Posted at 4:28 PM, Oct 08, 2018

OLATHE, Kan.  A group of Kansas students is working to lower suspension rates in school by lowering the suspension on cars. And the teens have now teamed up with local police to make it happen.

Adrian Vilches, also known as "Shorty," sat down with KSHB to discuss a tall task. His mom was even in a state of shock over this. 

"Honestly she started crying. She didn't believe I would make it to work with cops in this kind of way," Vilches said.

Vilches and several other teens expressed excitement over a new partnership with the Olathe Police Department. Erik Erazo is the brainchild behind this club. He currently serves as the migrant director and Hispanic student advisor for the Olathe School District. 

“We started a club in 2016 with a few lowrider bikes we were building,” Erazo said.

Erazo said that’s how the Olathe Lowrider Bike Club got off the ground. 

“Lowriding, as far as a lot of people are concerned, it’s a car, it’s hydraulics, it’s paint, it’s murals and it is all of that," Erazo said. "But lowriding to us is a lifestyle. It’s kind of our Chicano way of living, Hispanic-American way.”

The students spend a few hours a day every week turning bikes into something much more. They did such a good job “tricking out” the bikes, the Olathe Police Department got in on the fun. The department donated an old squad car to be converted into a lowrider. 

“It’s gonna have all the bells and whistles,” said Sgt. Logan Bonney.  “And we’re gonna give them [the students] the ability to make it their own.”

Vilches agrees that the program offers so much for the students. 

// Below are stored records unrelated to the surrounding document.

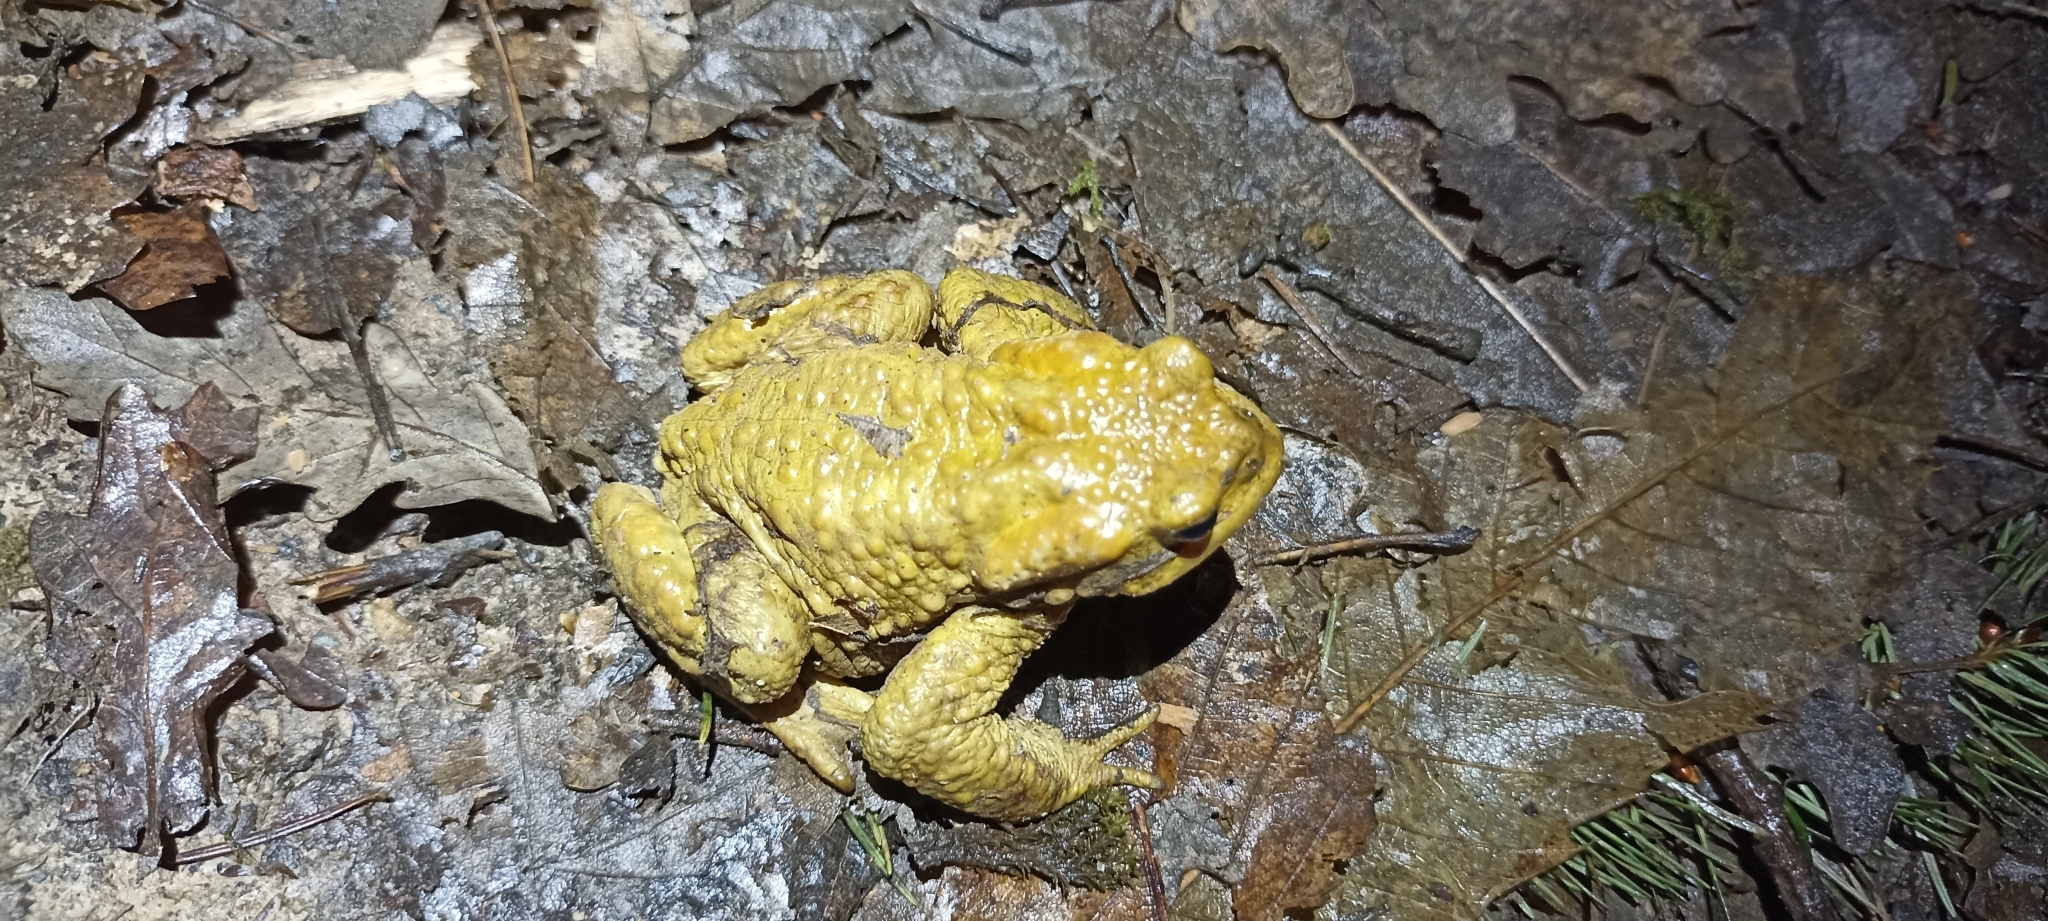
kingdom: Animalia
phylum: Chordata
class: Amphibia
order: Anura
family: Bufonidae
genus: Bufo
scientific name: Bufo spinosus
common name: Western common toad
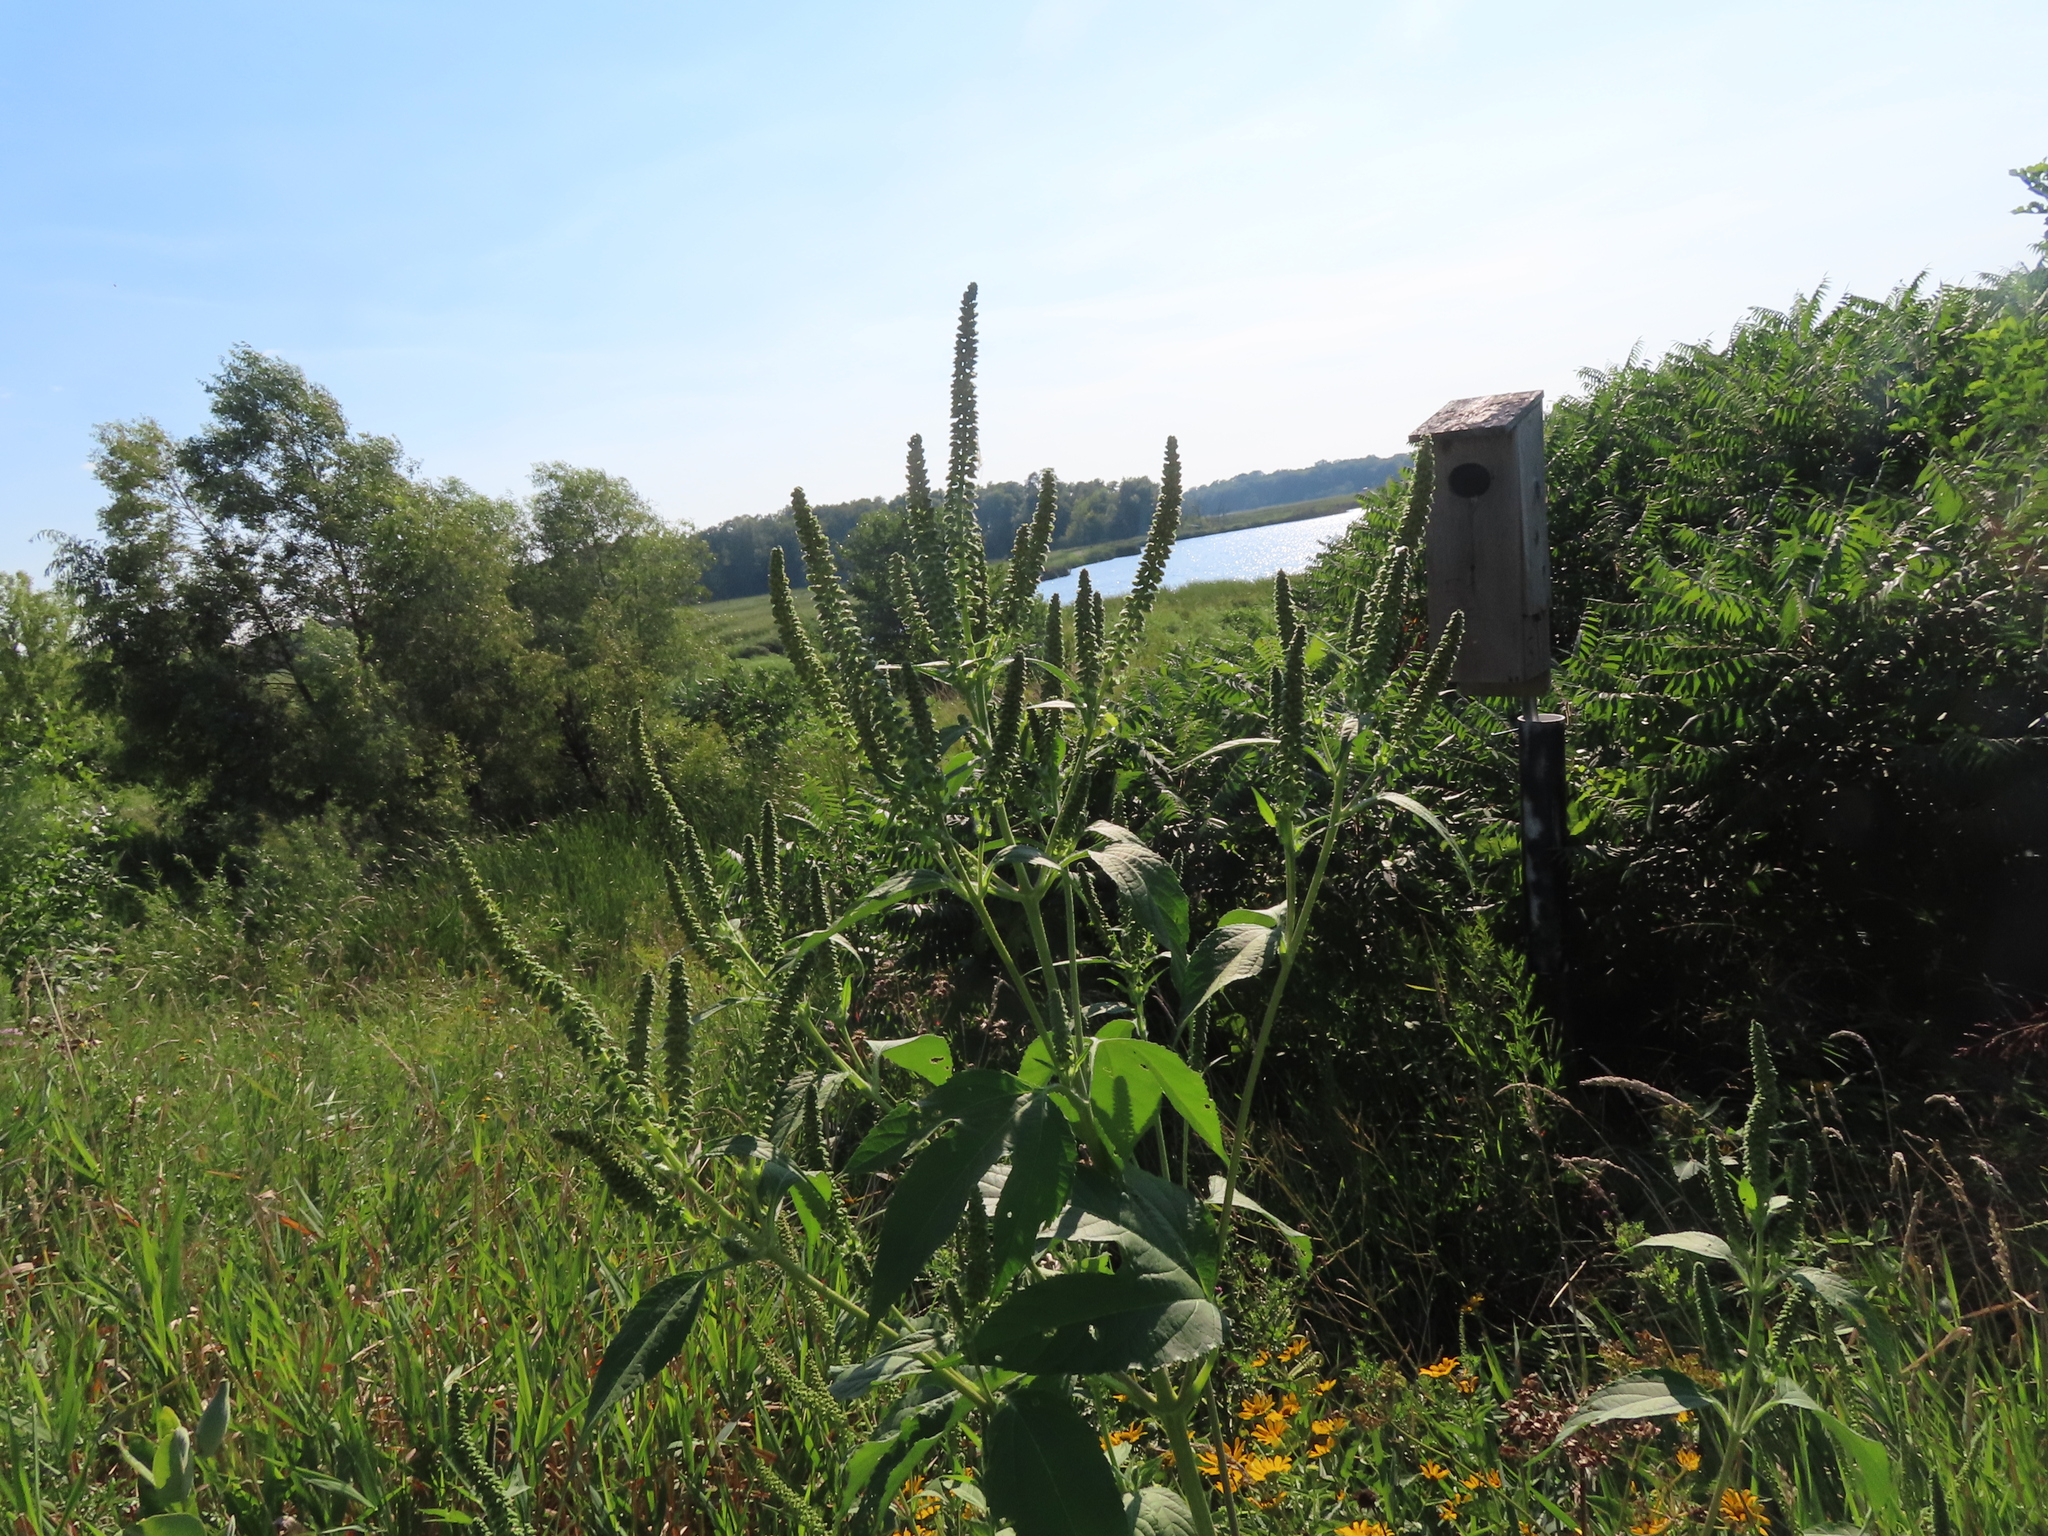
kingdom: Plantae
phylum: Tracheophyta
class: Magnoliopsida
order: Asterales
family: Asteraceae
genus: Ambrosia
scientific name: Ambrosia trifida
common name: Giant ragweed
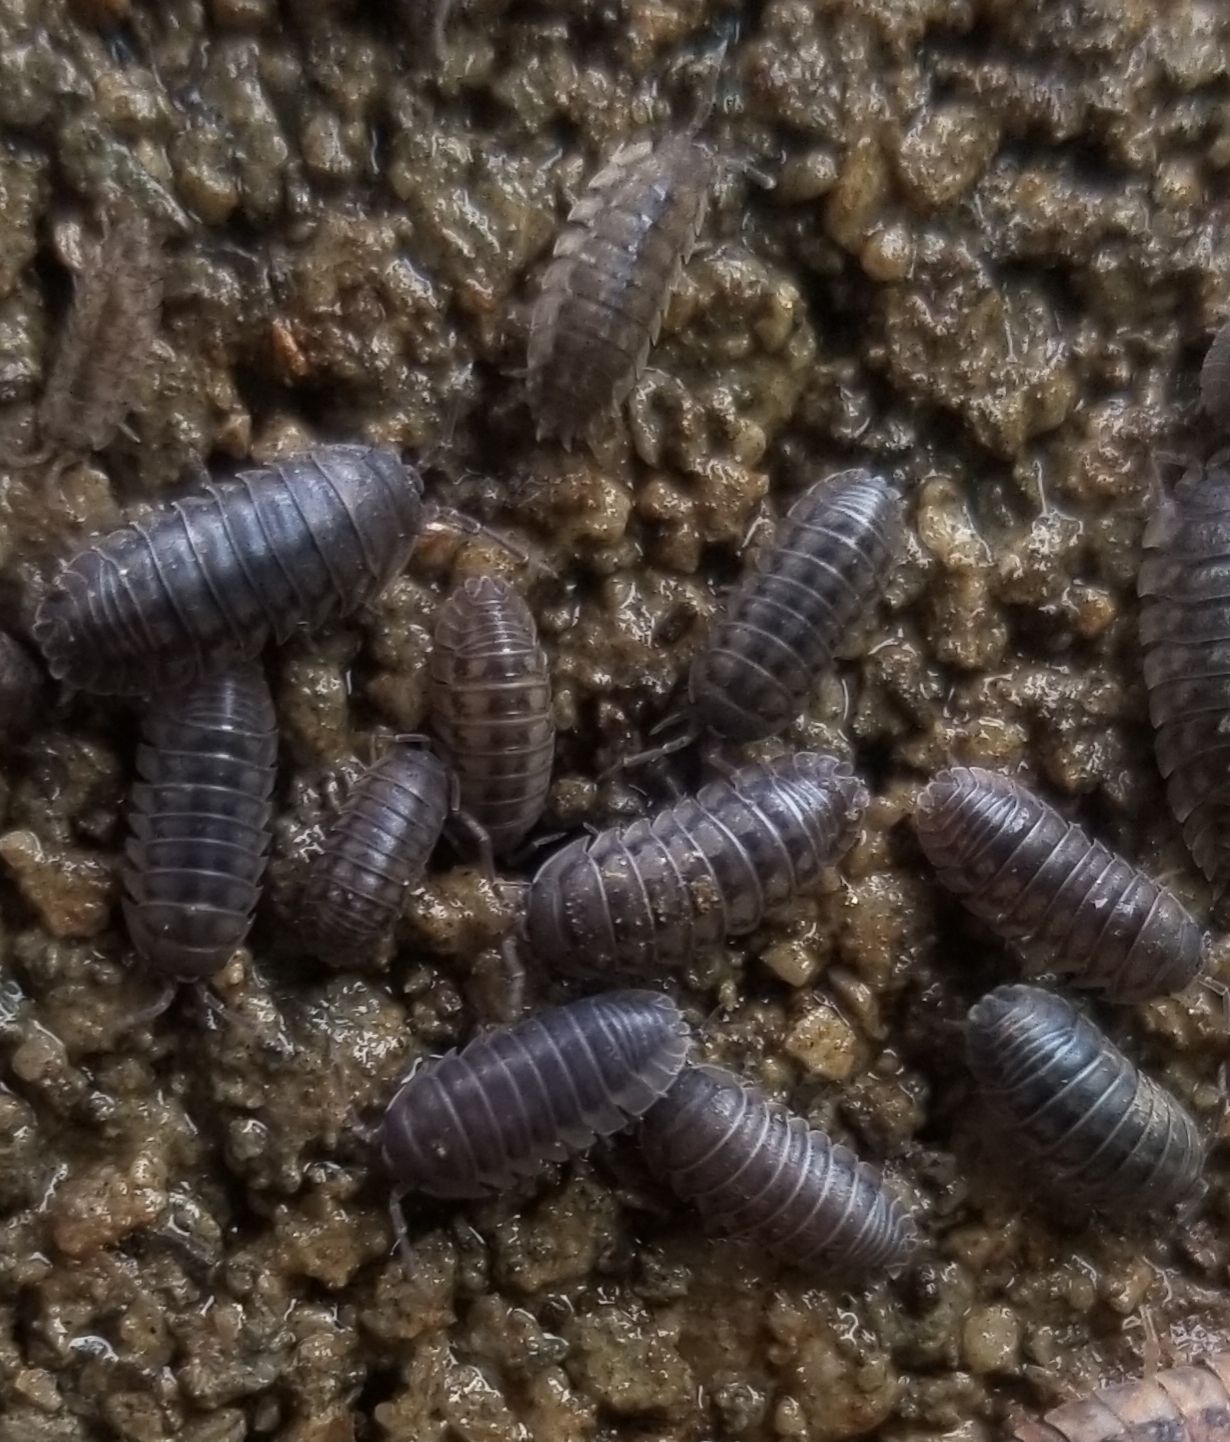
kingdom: Animalia
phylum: Arthropoda
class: Malacostraca
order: Isopoda
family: Armadillidiidae
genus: Armadillidium
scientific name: Armadillidium nasatum
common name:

“If I didn’t have the program, I’d probably be doing something dumb right now. Probably in the back of a police car, but now this is what keeps me moving forward," said Vilches.

Christian Gutierrez is another student who sees the many benefits of the program. In addition to learning about cars, he’s also building a relationship with police he never imagined possible. 

“We’re trying to change that relationship," said Gutierrez. "The black and brown side have always had a bad relationship with police and we’re trying to change that”

The teens have placed their work on display at car and bike shows across the Kansas City metro area. They eventually want to help and donate to other kids in need. Perhaps what’s most impressive is that every high school senior in the program last year graduated and is now in college. 

“I did not ever believe in a thousand years I’d be working with cops or anything,” said Vilches. "And now look at us here. We’re working together, making a better community.” 

It’s a program the Olathe Police Department wants to continue for several years. 

“It’s a way for us to really get out to the community in a different way,” said Bonney.  “You don’t build relationships during a crisis. You build it beforehand.”